The following is an excerpt from his discussion. "Ignoring and failing to control the water on a building leads directly to many forms of deterioration. If you understand weathering you have a diagnostic tool that will help you turn a regular maintenance program into long term, preservation process. Restoring some traditionally valued methods of work will remove the need to remodel, renovate, or replace a lot of things that someone before you worked hard to create."
"The vigorous use of our senses and appropriate thought is vital. Popular terms like restoration and renovation implies that everything is fine now, but weathering does not stop. The mechanics of weathering involves concepts we all understand. An unserviced gutter system deposits water where it is uninvited. Dampness is all it takes to help freezing and thawing destroy a whole lifetime of well spent energy in a few years. Even guarding against the rain and snow can not be enough. Too much caulking can also trap moisture creating a rot farm. Condensation freezes and thaws causing damage from the interior." Examples of materials, repair techniques, survey skills, training in architectural details, and databases were given.

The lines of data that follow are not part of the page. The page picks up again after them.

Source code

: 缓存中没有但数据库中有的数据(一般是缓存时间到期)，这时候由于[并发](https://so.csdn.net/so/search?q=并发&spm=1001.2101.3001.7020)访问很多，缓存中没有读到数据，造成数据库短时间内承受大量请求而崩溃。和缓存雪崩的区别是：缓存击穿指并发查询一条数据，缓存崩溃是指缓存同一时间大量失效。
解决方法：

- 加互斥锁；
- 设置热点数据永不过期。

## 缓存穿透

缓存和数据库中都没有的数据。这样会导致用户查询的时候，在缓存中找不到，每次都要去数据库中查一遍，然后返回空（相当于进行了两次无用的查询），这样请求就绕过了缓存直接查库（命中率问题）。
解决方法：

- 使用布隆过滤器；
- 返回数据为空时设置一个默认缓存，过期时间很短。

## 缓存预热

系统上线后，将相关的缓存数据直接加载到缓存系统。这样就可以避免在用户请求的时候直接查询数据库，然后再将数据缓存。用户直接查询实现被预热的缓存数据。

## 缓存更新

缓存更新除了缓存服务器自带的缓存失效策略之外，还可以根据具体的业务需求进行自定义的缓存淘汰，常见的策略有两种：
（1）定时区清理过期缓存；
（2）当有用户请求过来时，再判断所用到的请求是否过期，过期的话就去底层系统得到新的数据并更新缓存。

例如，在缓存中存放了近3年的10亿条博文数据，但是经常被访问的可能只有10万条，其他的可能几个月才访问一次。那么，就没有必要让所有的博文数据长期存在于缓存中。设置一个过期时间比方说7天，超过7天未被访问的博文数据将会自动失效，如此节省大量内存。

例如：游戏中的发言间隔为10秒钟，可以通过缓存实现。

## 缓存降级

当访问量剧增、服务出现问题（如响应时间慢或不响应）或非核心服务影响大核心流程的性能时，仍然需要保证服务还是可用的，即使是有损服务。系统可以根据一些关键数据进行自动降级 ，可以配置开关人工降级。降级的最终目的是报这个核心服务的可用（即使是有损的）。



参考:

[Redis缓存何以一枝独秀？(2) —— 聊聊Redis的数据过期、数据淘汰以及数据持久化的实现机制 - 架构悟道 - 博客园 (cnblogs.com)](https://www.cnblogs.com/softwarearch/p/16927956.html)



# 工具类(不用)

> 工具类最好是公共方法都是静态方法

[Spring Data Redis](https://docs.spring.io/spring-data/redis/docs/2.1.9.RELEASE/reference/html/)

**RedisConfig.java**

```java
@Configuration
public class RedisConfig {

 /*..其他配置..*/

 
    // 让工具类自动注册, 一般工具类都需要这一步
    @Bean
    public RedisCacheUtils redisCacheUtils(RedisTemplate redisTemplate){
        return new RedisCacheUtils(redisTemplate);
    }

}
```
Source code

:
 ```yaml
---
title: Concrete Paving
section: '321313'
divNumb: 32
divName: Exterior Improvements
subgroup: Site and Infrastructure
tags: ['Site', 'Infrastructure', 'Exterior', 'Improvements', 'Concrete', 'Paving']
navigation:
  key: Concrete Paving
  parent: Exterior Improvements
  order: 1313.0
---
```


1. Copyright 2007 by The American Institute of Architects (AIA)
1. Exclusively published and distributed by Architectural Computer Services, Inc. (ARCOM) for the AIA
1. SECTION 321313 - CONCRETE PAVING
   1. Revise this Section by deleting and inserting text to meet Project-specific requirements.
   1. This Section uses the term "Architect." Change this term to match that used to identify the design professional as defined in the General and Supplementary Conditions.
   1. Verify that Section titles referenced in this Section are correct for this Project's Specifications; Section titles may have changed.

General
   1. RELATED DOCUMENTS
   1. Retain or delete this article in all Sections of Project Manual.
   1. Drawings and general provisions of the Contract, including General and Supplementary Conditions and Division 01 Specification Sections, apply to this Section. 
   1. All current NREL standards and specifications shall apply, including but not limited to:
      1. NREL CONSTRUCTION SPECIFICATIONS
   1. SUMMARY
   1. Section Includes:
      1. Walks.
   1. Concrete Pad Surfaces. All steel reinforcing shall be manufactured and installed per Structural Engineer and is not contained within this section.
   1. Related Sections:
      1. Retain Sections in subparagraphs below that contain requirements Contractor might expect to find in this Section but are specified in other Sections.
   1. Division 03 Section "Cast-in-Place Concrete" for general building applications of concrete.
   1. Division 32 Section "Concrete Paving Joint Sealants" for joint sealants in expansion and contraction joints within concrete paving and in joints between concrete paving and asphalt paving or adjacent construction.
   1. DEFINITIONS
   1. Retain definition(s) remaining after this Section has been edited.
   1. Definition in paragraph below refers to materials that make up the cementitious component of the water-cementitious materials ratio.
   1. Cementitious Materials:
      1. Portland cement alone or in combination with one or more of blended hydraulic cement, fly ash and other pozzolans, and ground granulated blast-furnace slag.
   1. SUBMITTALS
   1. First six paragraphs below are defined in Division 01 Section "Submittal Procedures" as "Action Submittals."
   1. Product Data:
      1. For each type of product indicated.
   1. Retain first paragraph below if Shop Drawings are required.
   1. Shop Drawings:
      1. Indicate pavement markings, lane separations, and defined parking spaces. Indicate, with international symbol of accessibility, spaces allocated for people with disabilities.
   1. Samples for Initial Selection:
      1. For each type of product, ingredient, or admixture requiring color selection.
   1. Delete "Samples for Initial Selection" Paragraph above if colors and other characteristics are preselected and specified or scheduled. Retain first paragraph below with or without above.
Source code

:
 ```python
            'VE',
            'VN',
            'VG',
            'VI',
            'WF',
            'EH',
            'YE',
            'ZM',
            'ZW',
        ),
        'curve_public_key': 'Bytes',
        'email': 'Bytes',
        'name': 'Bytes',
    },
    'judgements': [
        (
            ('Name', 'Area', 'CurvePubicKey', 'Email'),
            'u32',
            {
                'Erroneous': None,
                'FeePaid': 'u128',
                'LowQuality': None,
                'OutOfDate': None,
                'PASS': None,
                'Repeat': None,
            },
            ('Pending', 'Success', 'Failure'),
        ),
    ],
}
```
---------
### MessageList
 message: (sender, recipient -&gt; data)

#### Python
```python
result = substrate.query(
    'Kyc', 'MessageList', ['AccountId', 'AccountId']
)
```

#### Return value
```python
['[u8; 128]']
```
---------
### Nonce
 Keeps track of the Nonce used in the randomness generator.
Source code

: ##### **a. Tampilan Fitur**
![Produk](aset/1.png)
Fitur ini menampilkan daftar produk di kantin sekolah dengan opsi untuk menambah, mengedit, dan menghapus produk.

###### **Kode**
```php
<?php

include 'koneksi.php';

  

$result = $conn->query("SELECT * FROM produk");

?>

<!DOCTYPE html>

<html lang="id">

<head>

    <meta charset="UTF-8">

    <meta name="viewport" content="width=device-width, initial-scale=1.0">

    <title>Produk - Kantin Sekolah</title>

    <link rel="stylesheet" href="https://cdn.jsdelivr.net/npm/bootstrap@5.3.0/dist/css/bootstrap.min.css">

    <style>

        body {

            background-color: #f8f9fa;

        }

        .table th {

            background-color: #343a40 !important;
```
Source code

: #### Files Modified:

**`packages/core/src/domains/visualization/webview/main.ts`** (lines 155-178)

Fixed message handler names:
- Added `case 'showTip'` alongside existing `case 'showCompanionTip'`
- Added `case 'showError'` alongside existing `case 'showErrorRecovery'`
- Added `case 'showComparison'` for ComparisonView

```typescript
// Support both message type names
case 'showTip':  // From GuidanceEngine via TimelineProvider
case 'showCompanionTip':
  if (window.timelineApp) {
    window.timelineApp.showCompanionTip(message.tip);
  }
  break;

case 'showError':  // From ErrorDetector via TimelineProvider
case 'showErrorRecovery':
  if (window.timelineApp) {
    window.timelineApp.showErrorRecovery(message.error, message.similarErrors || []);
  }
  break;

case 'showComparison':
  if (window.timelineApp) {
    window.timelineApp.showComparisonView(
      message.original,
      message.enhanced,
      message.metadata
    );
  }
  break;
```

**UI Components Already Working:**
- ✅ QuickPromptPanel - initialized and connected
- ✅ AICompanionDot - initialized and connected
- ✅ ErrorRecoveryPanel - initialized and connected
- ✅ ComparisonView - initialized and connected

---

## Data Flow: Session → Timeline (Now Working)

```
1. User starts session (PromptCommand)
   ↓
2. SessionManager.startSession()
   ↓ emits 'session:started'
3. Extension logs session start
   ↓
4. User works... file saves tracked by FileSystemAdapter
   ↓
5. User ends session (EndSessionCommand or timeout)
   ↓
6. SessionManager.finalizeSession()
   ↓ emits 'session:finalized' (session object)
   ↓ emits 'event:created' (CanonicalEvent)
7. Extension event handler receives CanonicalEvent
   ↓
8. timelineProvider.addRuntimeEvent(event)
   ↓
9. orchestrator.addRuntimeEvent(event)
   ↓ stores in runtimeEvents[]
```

Careful steps are being taken to stretch the life of major investments made to the museum during the 1970s. Over the next three to five years a major effort needs to be made to protect the assets of the house museum. Repair and replications of storm windows are in the works to protect the building. Doorways need close attention also. A new roof is anticipated by 2004.
The development of the Austin Whittemore Preservation Workshop brings out ideas to use the museum for more conservation assignments. The need for more places to actually do conservation work and train skilled people is a museum responsibility. The development of architectural survey methods along with expertise in research is helping us be more authentic to the late 19th and early 20th century period displays. The replacement of back porches, replicating the original picket fence, and a music program aimed at regional music history are being discussed. Also, an annual basket social in the north part of Clay County as an outreach effort to reacquaint residents with the historical society's assets and responsibilities is being considered. Besides the Austin Whittemore House Museum, the society has Reverend Brown's Cabin and the Log School House to care for. About 20 volunteers have offered help to keep the Austin Whittemore House Museum open from 10 a.m. to 4:30 p.m. daily beginning in May. More people who are available on the weekends should contact Cleo Erickson at 624-5539. Curiosity for historic buildings and objects is a key attraction, but a number of people come in search of ancestors and directions to information.
Our own "Antiques on the Road Show" will be held on March 25 at 7:30 p.m. at the Austin Whittemore House Museum. Tables will be set up for men, women, and children. All kinds of antiques are of interest. Your objects or collections will help us get in touch with local customs related to various trades, domestic work, and fashions of different periods. The public in invited to bring something to test our members and guests. Joe Hoffman, long time resident and antique authority, will host the affair. It will do us all good if we can stump him. If he doesn't know we vow to try and find out. This will be an evening of fun. Everyone is welcome.